▶ WHAT TO PRODUCE:
Edit the material below by replacing every occurrence of "lens line" with "intrinsics line" and leaving everything else unchanged. Omit the pictures from your answer.

▶ DATA FOR THIS EXERCISE:
- - - - - - -

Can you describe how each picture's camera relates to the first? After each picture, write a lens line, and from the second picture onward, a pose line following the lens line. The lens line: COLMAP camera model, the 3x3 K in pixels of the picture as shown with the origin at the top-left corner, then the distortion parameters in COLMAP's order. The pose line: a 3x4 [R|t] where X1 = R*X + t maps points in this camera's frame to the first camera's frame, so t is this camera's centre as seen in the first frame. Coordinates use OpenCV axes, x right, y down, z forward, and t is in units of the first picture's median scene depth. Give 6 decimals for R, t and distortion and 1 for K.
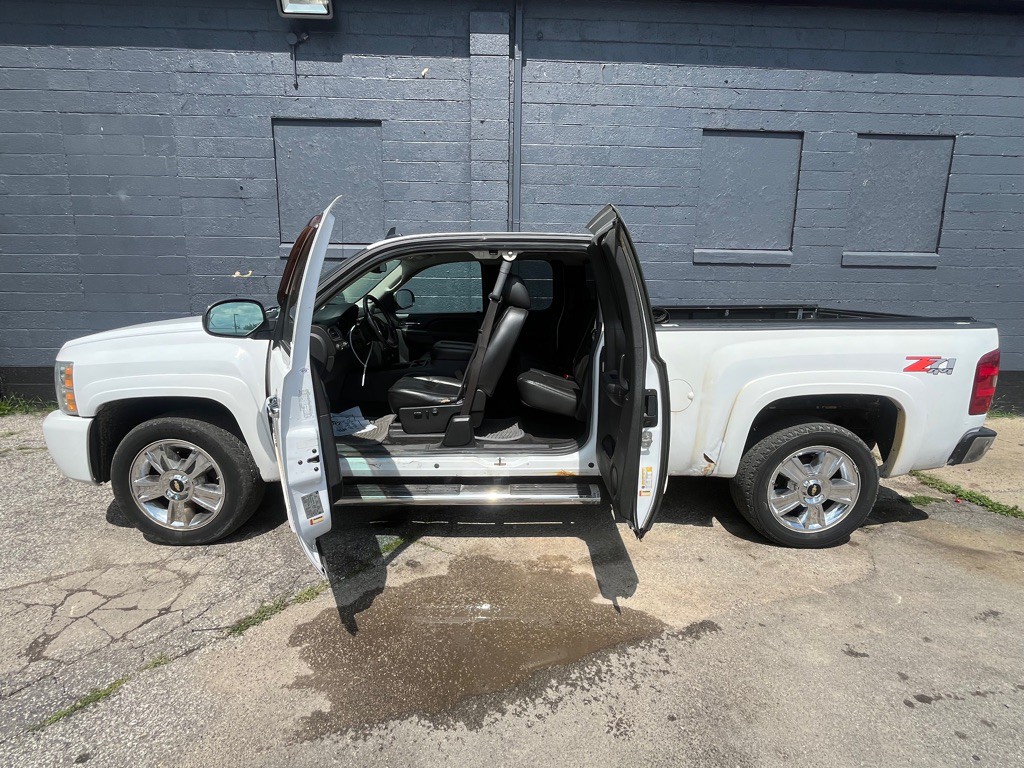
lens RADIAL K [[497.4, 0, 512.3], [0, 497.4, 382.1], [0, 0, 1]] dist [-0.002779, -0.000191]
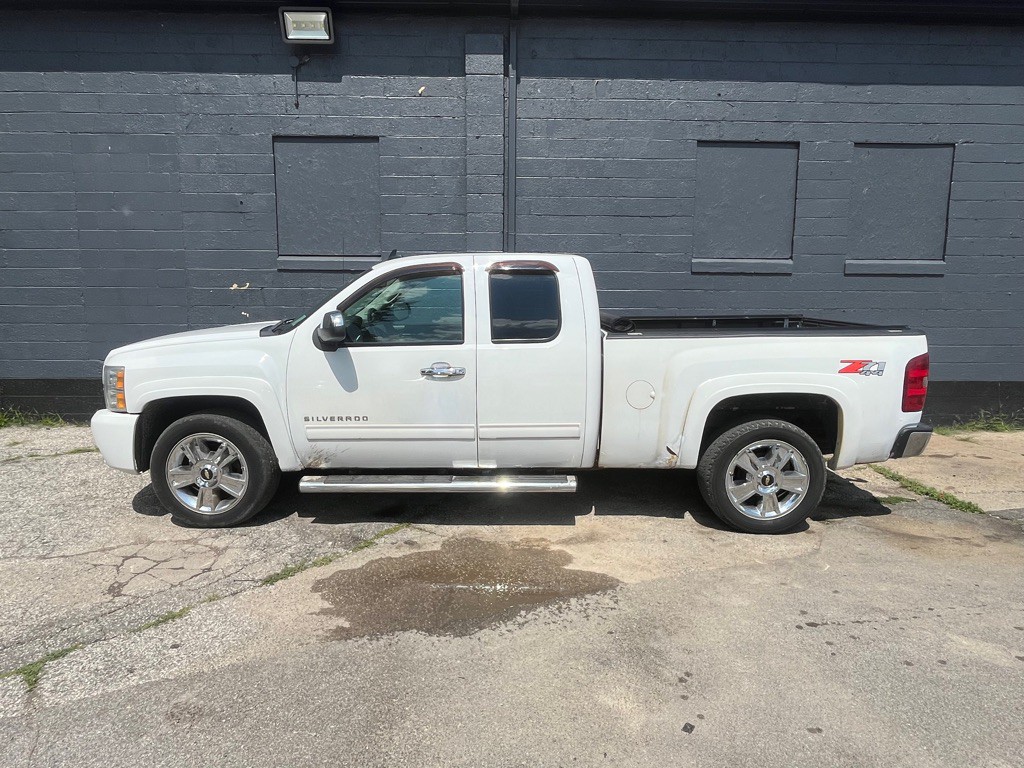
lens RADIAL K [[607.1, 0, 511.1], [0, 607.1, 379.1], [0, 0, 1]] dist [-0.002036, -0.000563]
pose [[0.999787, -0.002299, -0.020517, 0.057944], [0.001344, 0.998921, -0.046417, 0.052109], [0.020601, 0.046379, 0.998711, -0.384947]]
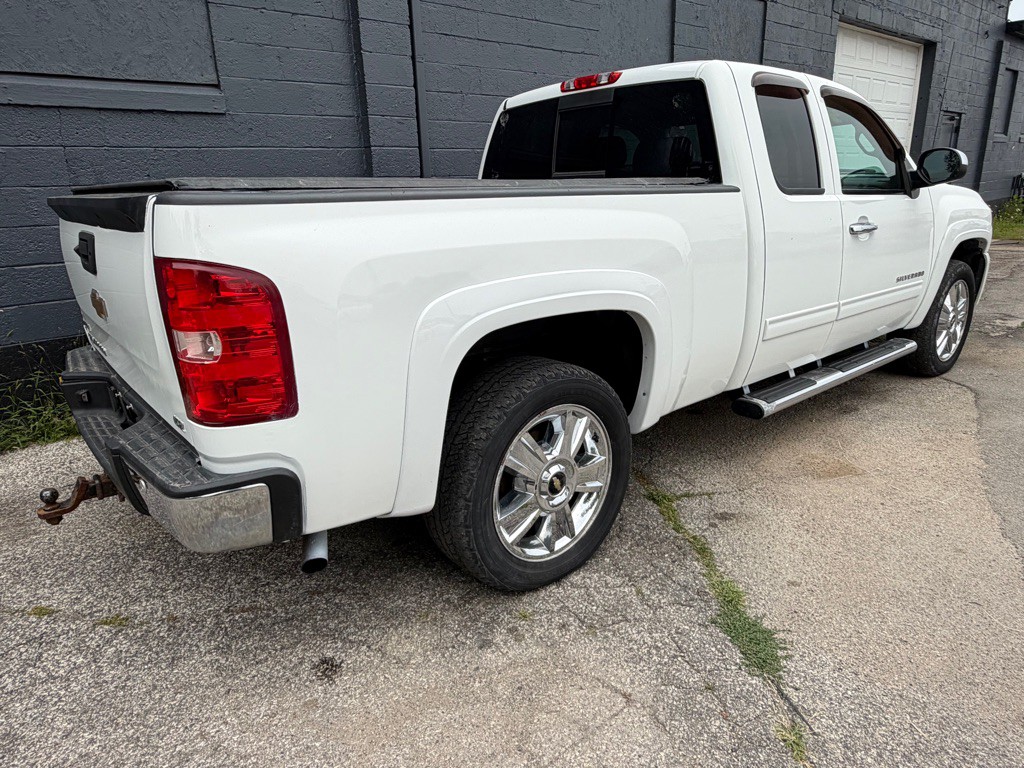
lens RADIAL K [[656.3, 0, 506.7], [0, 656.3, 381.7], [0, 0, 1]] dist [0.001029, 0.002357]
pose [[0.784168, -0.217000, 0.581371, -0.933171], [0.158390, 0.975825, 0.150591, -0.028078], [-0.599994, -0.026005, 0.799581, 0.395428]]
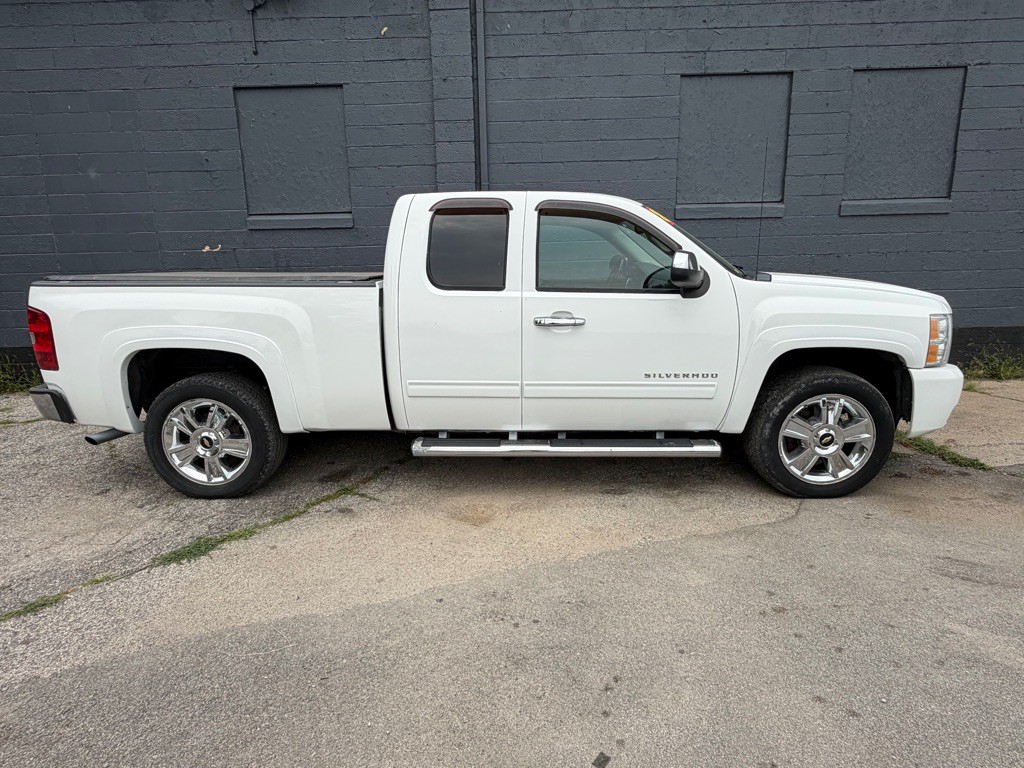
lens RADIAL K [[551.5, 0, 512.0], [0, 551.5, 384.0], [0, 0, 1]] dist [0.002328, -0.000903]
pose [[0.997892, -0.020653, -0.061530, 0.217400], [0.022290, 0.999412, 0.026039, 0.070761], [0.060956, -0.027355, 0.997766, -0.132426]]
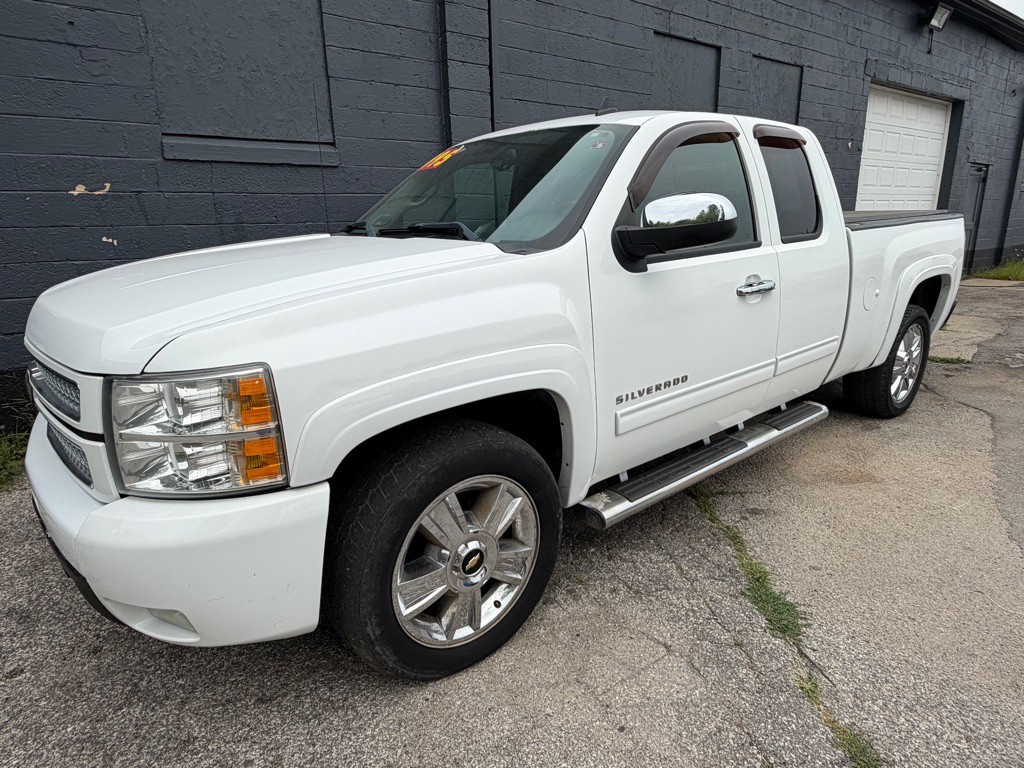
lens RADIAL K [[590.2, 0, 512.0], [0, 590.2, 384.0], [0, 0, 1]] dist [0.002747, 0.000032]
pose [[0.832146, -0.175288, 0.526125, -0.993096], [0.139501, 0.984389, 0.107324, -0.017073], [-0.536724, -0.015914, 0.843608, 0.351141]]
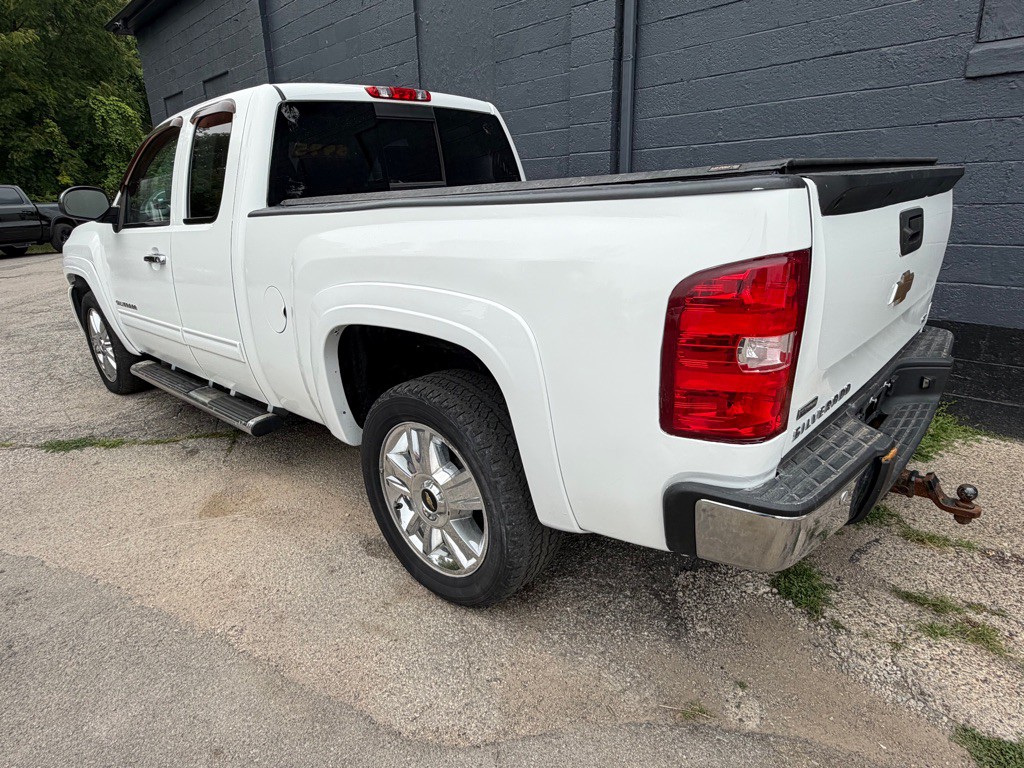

- - - - - - -

▶ EXERCISE SOLUTION:
Can you describe how each picture's camera relates to the first? After each picture, write a intrinsics line, and from the second picture onward, a pose line following the intrinsics line. The intrinsics line: COLMAP camera model, the 3x3 K in pixels of the picture as shown with the origin at the top-left corner, then the distortion parameters in COLMAP's order. The pose line: a 3x4 [R|t] where X1 = R*X + t maps points in this camera's frame to the first camera's frame, so t is this camera's centre as seen in the first frame. Coordinates use OpenCV axes, x right, y down, z forward, and t is in units of the first picture's median scene depth. Give 6 decimals for R, t and distortion and 1 for K.
lens RADIAL K [[497.4, 0, 512.3], [0, 497.4, 382.1], [0, 0, 1]] dist [-0.002779, -0.000191]
lens RADIAL K [[607.1, 0, 511.1], [0, 607.1, 379.1], [0, 0, 1]] dist [-0.002036, -0.000563]
pose [[0.999787, -0.002299, -0.020517, 0.057944], [0.001344, 0.998921, -0.046417, 0.052109], [0.020601, 0.046379, 0.998711, -0.384947]]
lens RADIAL K [[656.3, 0, 506.7], [0, 656.3, 381.7], [0, 0, 1]] dist [0.001029, 0.002357]
pose [[0.784168, -0.217000, 0.581371, -0.933171], [0.158390, 0.975825, 0.150591, -0.028078], [-0.599994, -0.026005, 0.799581, 0.395428]]
lens RADIAL K [[551.5, 0, 512.0], [0, 551.5, 384.0], [0, 0, 1]] dist [0.002328, -0.000903]
pose [[0.997892, -0.020653, -0.061530, 0.217400], [0.022290, 0.999412, 0.026039, 0.070761], [0.060956, -0.027355, 0.997766, -0.132426]]
lens RADIAL K [[590.2, 0, 512.0], [0, 590.2, 384.0], [0, 0, 1]] dist [0.002747, 0.000032]
pose [[0.832146, -0.175288, 0.526125, -0.993096], [0.139501, 0.984389, 0.107324, -0.017073], [-0.536724, -0.015914, 0.843608, 0.351141]]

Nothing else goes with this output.